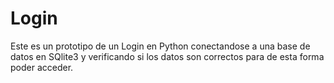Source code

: # Login

Este es un prototipo de un Login en Python conectandose a una base de datos en SQlite3 y verificando si los datos son correctos para de esta forma poder acceder.
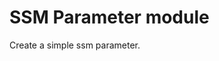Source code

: # SSM Parameter module

Create a simple ssm parameter.

<!-- BEGIN_TF_DOCS -->
<!-- END_TF_DOCS -->
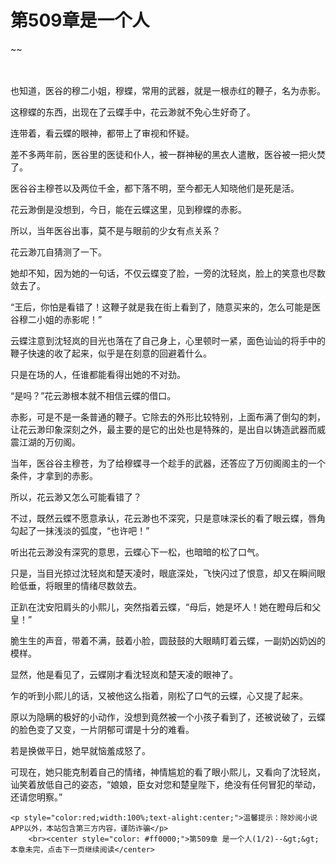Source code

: # 第509章是一个人
~~
    	    <p name="pagetop" href="javascript:void(0);" onclick="return false" style="line-height: 35px;padding: 10px;color: #333;"> </p><p>也知道，医谷的穆二小姐，穆蝶，常用的武器，就是一根赤红的鞭子，名为赤影。</p><p>这穆蝶的东西，出现在了云蝶手中，花云渺就不免心生好奇了。</p><p>连带着，看云蝶的眼神，都带上了审视和怀疑。</p><p>差不多两年前，医谷里的医徒和仆人，被一群神秘的黑衣人遣散，医谷被一把火焚了。</p><p>医谷谷主穆苍以及两位千金，都下落不明，至今都无人知晓他们是死是活。</p><p>花云渺倒是没想到，今日，能在云蝶这里，见到穆蝶的赤影。</p><p>所以，当年医谷出事，莫不是与眼前的少女有点关系？</p><p>花云渺兀自猜测了一下。</p><p>她却不知，因为她的一句话，不仅云蝶变了脸，一旁的沈轻岚，脸上的笑意也尽数敛去了。</p><p>“王后，你怕是看错了！这鞭子就是我在街上看到了，随意买来的，怎么可能是医谷穆二小姐的赤影呢！”</p><p>云蝶注意到沈轻岚的目光也落在了自己身上，心里顿时一紧，面色讪讪的将手中的鞭子快速的收了起来，似乎是在刻意的回避着什么。</p><p>只是在场的人，任谁都能看得出她的不对劲。</p><p>“是吗？”花云渺根本就不相信云蝶的借口。</p><p>赤影，可是不是一条普通的鞭子。它除去的外形比较特别，上面布满了倒勾的刺，让花云渺印象深刻之外，最主要的是它的出处也是特殊的，是出自以铸造武器而威震江湖的万仞阁。</p><p>当年，医谷谷主穆苍，为了给穆蝶寻一个趁手的武器，还答应了万仞阁阁主的一个条件，才拿到的赤影。</p><p>所以，花云渺又怎么可能看错了？</p><p>不过，既然云蝶不愿意承认，花云渺也不深究，只是意味深长的看了眼云蝶，唇角勾起了一抹浅淡的弧度，“也许吧！”</p><p>听出花云渺没有深究的意思，云蝶心下一松，也暗暗的松了口气。</p><p>只是，当目光掠过沈轻岚和楚天凌时，眼底深处，飞快闪过了恨意，却又在瞬间眼睑低垂，将眼里的情绪尽数敛去。</p><p>正趴在沈安阳肩头的小熙儿，突然指着云蝶，“母后，她是坏人！她在瞪母后和父皇！”</p><p>脆生生的声音，带着不满，鼓着小脸，圆鼓鼓的大眼睛盯着云蝶，一副奶凶奶凶的模样。</p><p>显然，他是看见了，云蝶刚才看沈轻岚和楚天凌的眼神了。</p><p>乍的听到小熙儿的话，又被他这么指着，刚松了口气的云蝶，心又提了起来。</p><p>原以为隐瞒的极好的小动作，没想到竟然被一个小孩子看到了，还被说破了，云蝶的脸色变了又变，一片阴郁可谓是十分的难看。</p><p>若是换做平日，她早就恼羞成怒了。</p><p>可现在，她只能克制着自己的情绪，神情尴尬的看了眼小熙儿，又看向了沈轻岚，讪笑着放低自己的姿态，“娘娘，臣女对您和楚皇陛下，绝没有任何冒犯的举动，还请您明察。”</p>
    	
   	<p style="color:red;width:100%;text-alight:center;">温馨提示：除妙阅小说APP以外，本站包含第三方内容，谨防诈骗</p>
    	<br><center style="color: #ff0000;">第509章 是一个人(1/2)--&gt;&gt;本章未完，点击下一页继续阅读</center>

═══

[WORK ITEM]: An exact, word-for-word copy of the records is expected, with no pictures in it.

[SOLUTION TO THE PROBLEM]:
Source code

: # Login

Este es un prototipo de un Login en Python conectandose a una base de datos en SQlite3 y verificando si los datos son correctos para de esta forma poder acceder.
Source code

: # SSM Parameter module

Create a simple ssm parameter.

<!-- BEGIN_TF_DOCS -->
<!-- END_TF_DOCS -->
Source code

: # 第509章是一个人
~~
    	    <p name="pagetop" href="javascript:void(0);" onclick="return false" style="line-height: 35px;padding: 10px;color: #333;"> </p><p>也知道，医谷的穆二小姐，穆蝶，常用的武器，就是一根赤红的鞭子，名为赤影。</p><p>这穆蝶的东西，出现在了云蝶手中，花云渺就不免心生好奇了。</p><p>连带着，看云蝶的眼神，都带上了审视和怀疑。</p><p>差不多两年前，医谷里的医徒和仆人，被一群神秘的黑衣人遣散，医谷被一把火焚了。</p><p>医谷谷主穆苍以及两位千金，都下落不明，至今都无人知晓他们是死是活。</p><p>花云渺倒是没想到，今日，能在云蝶这里，见到穆蝶的赤影。</p><p>所以，当年医谷出事，莫不是与眼前的少女有点关系？</p><p>花云渺兀自猜测了一下。</p><p>她却不知，因为她的一句话，不仅云蝶变了脸，一旁的沈轻岚，脸上的笑意也尽数敛去了。</p><p>“王后，你怕是看错了！这鞭子就是我在街上看到了，随意买来的，怎么可能是医谷穆二小姐的赤影呢！”</p><p>云蝶注意到沈轻岚的目光也落在了自己身上，心里顿时一紧，面色讪讪的将手中的鞭子快速的收了起来，似乎是在刻意的回避着什么。</p><p>只是在场的人，任谁都能看得出她的不对劲。</p><p>“是吗？”花云渺根本就不相信云蝶的借口。</p><p>赤影，可是不是一条普通的鞭子。它除去的外形比较特别，上面布满了倒勾的刺，让花云渺印象深刻之外，最主要的是它的出处也是特殊的，是出自以铸造武器而威震江湖的万仞阁。</p><p>当年，医谷谷主穆苍，为了给穆蝶寻一个趁手的武器，还答应了万仞阁阁主的一个条件，才拿到的赤影。</p><p>所以，花云渺又怎么可能看错了？</p><p>不过，既然云蝶不愿意承认，花云渺也不深究，只是意味深长的看了眼云蝶，唇角勾起了一抹浅淡的弧度，“也许吧！”</p><p>听出花云渺没有深究的意思，云蝶心下一松，也暗暗的松了口气。</p><p>只是，当目光掠过沈轻岚和楚天凌时，眼底深处，飞快闪过了恨意，却又在瞬间眼睑低垂，将眼里的情绪尽数敛去。</p><p>正趴在沈安阳肩头的小熙儿，突然指着云蝶，“母后，她是坏人！她在瞪母后和父皇！”</p><p>脆生生的声音，带着不满，鼓着小脸，圆鼓鼓的大眼睛盯着云蝶，一副奶凶奶凶的模样。</p><p>显然，他是看见了，云蝶刚才看沈轻岚和楚天凌的眼神了。</p><p>乍的听到小熙儿的话，又被他这么指着，刚松了口气的云蝶，心又提了起来。</p><p>原以为隐瞒的极好的小动作，没想到竟然被一个小孩子看到了，还被说破了，云蝶的脸色变了又变，一片阴郁可谓是十分的难看。</p><p>若是换做平日，她早就恼羞成怒了。</p><p>可现在，她只能克制着自己的情绪，神情尴尬的看了眼小熙儿，又看向了沈轻岚，讪笑着放低自己的姿态，“娘娘，臣女对您和楚皇陛下，绝没有任何冒犯的举动，还请您明察。”</p>
    	
   	<p style="color:red;width:100%;text-alight:center;">温馨提示：除妙阅小说APP以外，本站包含第三方内容，谨防诈骗</p>
    	<br><center style="color: #ff0000;">第509章 是一个人(1/2)--&gt;&gt;本章未完，点击下一页继续阅读</center>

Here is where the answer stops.